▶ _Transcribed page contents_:
━━━━
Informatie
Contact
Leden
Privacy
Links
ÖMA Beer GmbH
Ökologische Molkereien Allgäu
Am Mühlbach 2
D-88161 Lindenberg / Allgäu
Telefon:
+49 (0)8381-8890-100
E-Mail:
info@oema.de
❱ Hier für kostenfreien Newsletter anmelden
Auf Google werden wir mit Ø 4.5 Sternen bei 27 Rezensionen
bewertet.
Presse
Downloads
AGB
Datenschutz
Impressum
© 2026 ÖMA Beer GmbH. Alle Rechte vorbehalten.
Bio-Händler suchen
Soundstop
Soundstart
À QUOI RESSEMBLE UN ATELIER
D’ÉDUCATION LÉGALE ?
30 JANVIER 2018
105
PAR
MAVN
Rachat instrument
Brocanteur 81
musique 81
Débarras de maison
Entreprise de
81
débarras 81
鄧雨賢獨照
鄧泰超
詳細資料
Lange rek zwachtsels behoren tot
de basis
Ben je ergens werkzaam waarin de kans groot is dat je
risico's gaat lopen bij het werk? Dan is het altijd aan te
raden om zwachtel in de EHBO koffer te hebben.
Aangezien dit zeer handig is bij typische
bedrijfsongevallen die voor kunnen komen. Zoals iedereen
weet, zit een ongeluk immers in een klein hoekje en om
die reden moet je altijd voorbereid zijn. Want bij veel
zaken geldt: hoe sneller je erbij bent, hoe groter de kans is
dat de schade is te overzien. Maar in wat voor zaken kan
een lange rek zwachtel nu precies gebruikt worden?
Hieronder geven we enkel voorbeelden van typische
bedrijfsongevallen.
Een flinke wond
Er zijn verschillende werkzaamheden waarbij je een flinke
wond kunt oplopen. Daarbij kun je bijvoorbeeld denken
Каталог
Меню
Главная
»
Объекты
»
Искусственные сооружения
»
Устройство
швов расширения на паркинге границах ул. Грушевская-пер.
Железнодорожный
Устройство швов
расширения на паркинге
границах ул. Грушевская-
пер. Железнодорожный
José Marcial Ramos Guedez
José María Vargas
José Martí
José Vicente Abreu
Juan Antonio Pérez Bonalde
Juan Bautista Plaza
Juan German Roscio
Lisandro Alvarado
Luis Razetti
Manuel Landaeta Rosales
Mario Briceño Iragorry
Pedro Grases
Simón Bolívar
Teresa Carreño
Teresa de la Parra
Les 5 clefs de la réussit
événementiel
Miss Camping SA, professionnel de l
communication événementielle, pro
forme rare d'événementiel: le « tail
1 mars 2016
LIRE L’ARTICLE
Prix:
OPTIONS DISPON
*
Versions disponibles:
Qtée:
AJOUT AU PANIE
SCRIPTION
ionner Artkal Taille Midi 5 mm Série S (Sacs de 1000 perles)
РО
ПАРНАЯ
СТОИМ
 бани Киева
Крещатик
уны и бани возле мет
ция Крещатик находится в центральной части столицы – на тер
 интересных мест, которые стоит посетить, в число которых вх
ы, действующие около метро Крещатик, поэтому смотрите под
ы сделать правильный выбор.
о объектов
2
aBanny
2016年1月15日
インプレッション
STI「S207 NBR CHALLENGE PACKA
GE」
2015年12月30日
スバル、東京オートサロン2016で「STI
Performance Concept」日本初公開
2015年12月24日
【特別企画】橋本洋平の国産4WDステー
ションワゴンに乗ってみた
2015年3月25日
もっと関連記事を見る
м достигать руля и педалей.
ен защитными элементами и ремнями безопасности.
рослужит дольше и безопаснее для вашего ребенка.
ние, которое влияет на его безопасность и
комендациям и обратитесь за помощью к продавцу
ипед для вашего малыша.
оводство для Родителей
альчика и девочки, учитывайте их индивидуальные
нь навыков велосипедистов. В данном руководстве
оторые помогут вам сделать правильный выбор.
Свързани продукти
━━━━
▶ _WHAT TO DO_:
Retype exactly the lines from the first line of the records above through the line containing "Mario Briceño Iragorry", both included, and nothing else.

▶ _FINISHED TASK_:
Informatie
Contact
Leden
Privacy
Links
ÖMA Beer GmbH
Ökologische Molkereien Allgäu
Am Mühlbach 2
D-88161 Lindenberg / Allgäu
Telefon:
+49 (0)8381-8890-100
E-Mail:
info@oema.de
❱ Hier für kostenfreien Newsletter anmelden
Auf Google werden wir mit Ø 4.5 Sternen bei 27 Rezensionen
bewertet.
Presse
Downloads
AGB
Datenschutz
Impressum
© 2026 ÖMA Beer GmbH. Alle Rechte vorbehalten.
Bio-Händler suchen
Soundstop
Soundstart
À QUOI RESSEMBLE UN ATELIER
D’ÉDUCATION LÉGALE ?
30 JANVIER 2018
105
PAR
MAVN
Rachat instrument
Brocanteur 81
musique 81
Débarras de maison
Entreprise de
81
débarras 81
鄧雨賢獨照
鄧泰超
詳細資料
Lange rek zwachtsels behoren tot
de basis
Ben je ergens werkzaam waarin de kans groot is dat je
risico's gaat lopen bij het werk? Dan is het altijd aan te
raden om zwachtel in de EHBO koffer te hebben.
Aangezien dit zeer handig is bij typische
bedrijfsongevallen die voor kunnen komen. Zoals iedereen
weet, zit een ongeluk immers in een klein hoekje en om
die reden moet je altijd voorbereid zijn. Want bij veel
zaken geldt: hoe sneller je erbij bent, hoe groter de kans is
dat de schade is te overzien. Maar in wat voor zaken kan
een lange rek zwachtel nu precies gebruikt worden?
Hieronder geven we enkel voorbeelden van typische
bedrijfsongevallen.
Een flinke wond
Er zijn verschillende werkzaamheden waarbij je een flinke
wond kunt oplopen. Daarbij kun je bijvoorbeeld denken
Каталог
Меню
Главная
»
Объекты
»
Искусственные сооружения
»
Устройство
швов расширения на паркинге границах ул. Грушевская-пер.
Железнодорожный
Устройство швов
расширения на паркинге
границах ул. Грушевская-
пер. Железнодорожный
José Marcial Ramos Guedez
José María Vargas
José Martí
José Vicente Abreu
Juan Antonio Pérez Bonalde
Juan Bautista Plaza
Juan German Roscio
Lisandro Alvarado
Luis Razetti
Manuel Landaeta Rosales
Mario Briceño Iragorry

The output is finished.